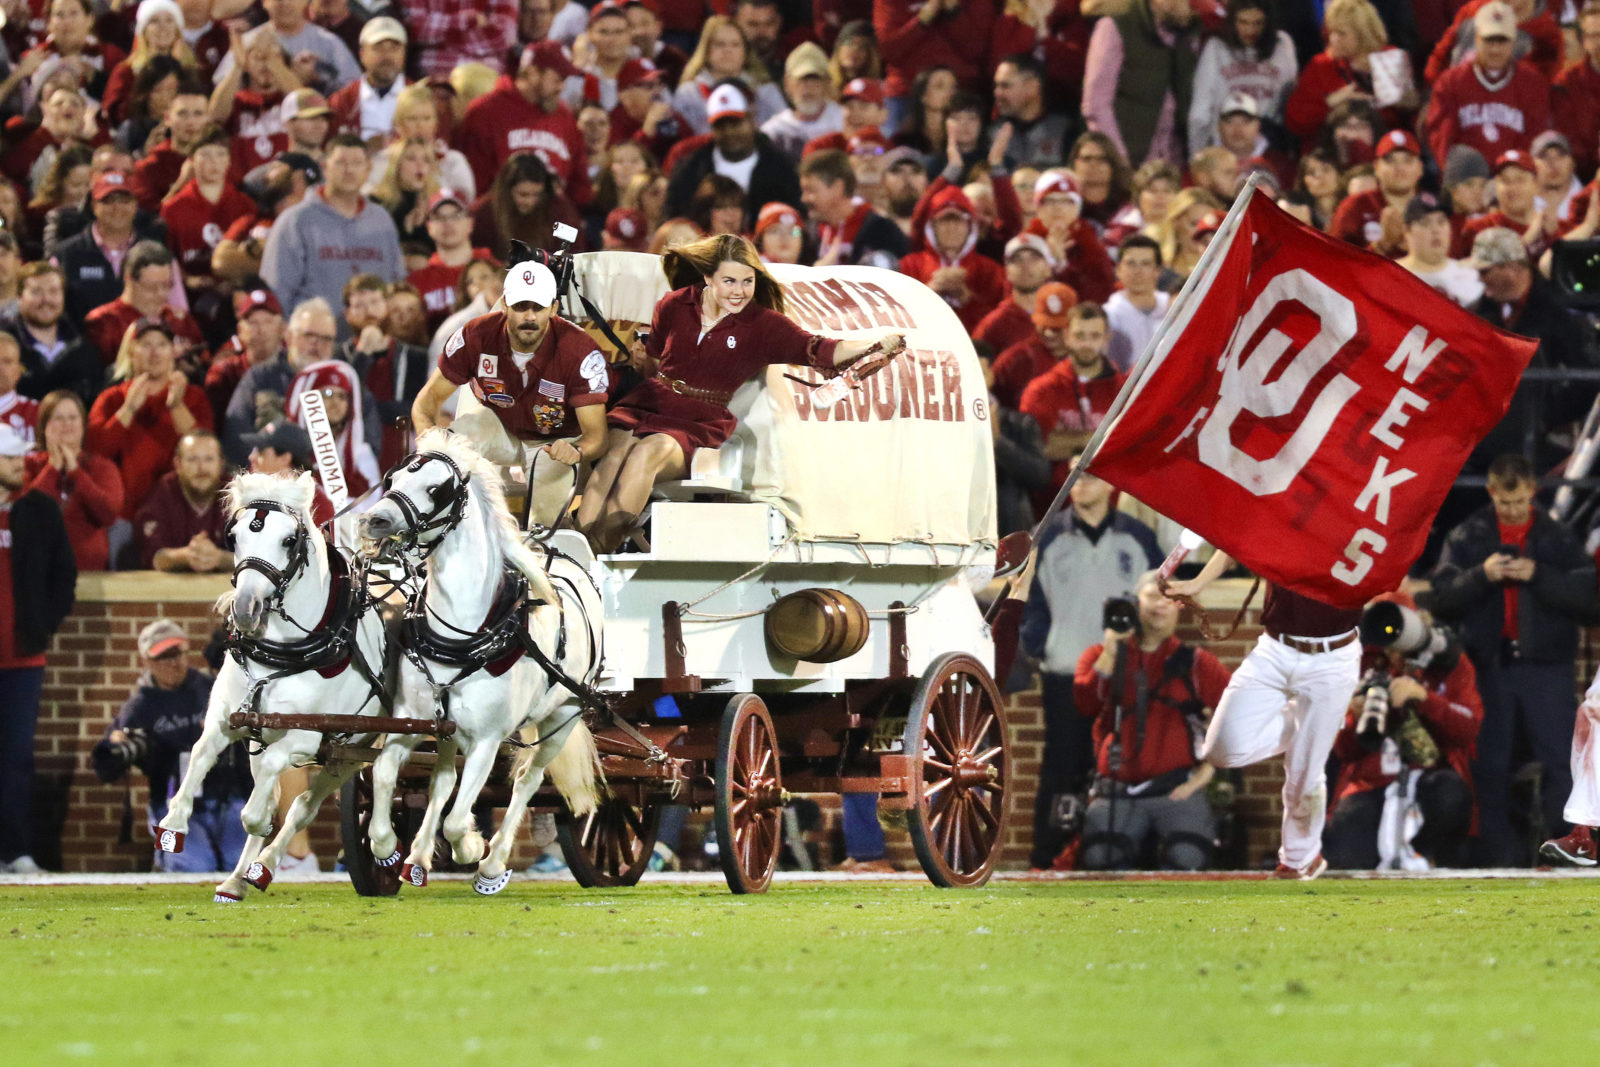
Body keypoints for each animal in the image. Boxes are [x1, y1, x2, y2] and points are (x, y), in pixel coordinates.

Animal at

* * *

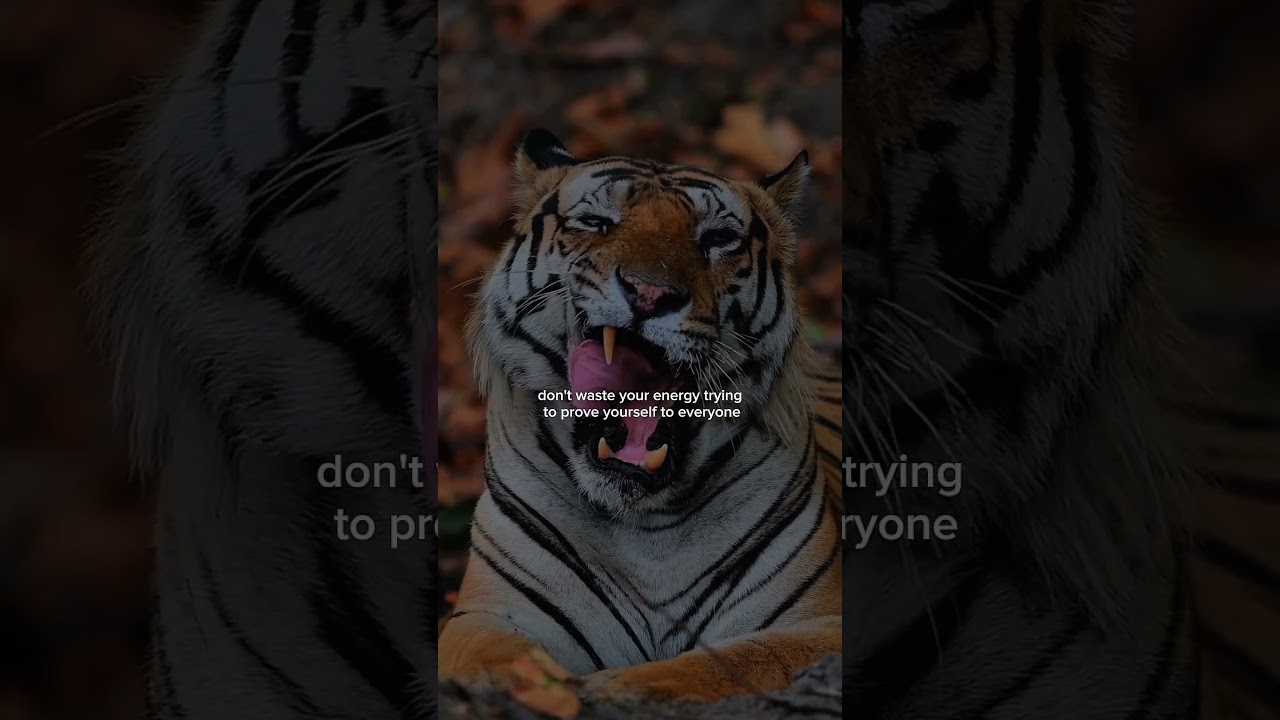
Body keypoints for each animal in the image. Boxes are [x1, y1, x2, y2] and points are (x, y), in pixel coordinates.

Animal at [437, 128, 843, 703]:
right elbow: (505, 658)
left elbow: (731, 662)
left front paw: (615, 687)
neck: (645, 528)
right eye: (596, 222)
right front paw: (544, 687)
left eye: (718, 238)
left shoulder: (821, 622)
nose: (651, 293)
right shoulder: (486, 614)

Aim of the task: As the answer, set down only the lines from the data above between the one holding "right eye: (596, 222)" and the one holding "right shoulder: (486, 614)", inclusive, exactly as they read.

Result:
right eye: (596, 222)
right front paw: (544, 687)
left eye: (718, 238)
left shoulder: (821, 622)
nose: (651, 293)
right shoulder: (486, 614)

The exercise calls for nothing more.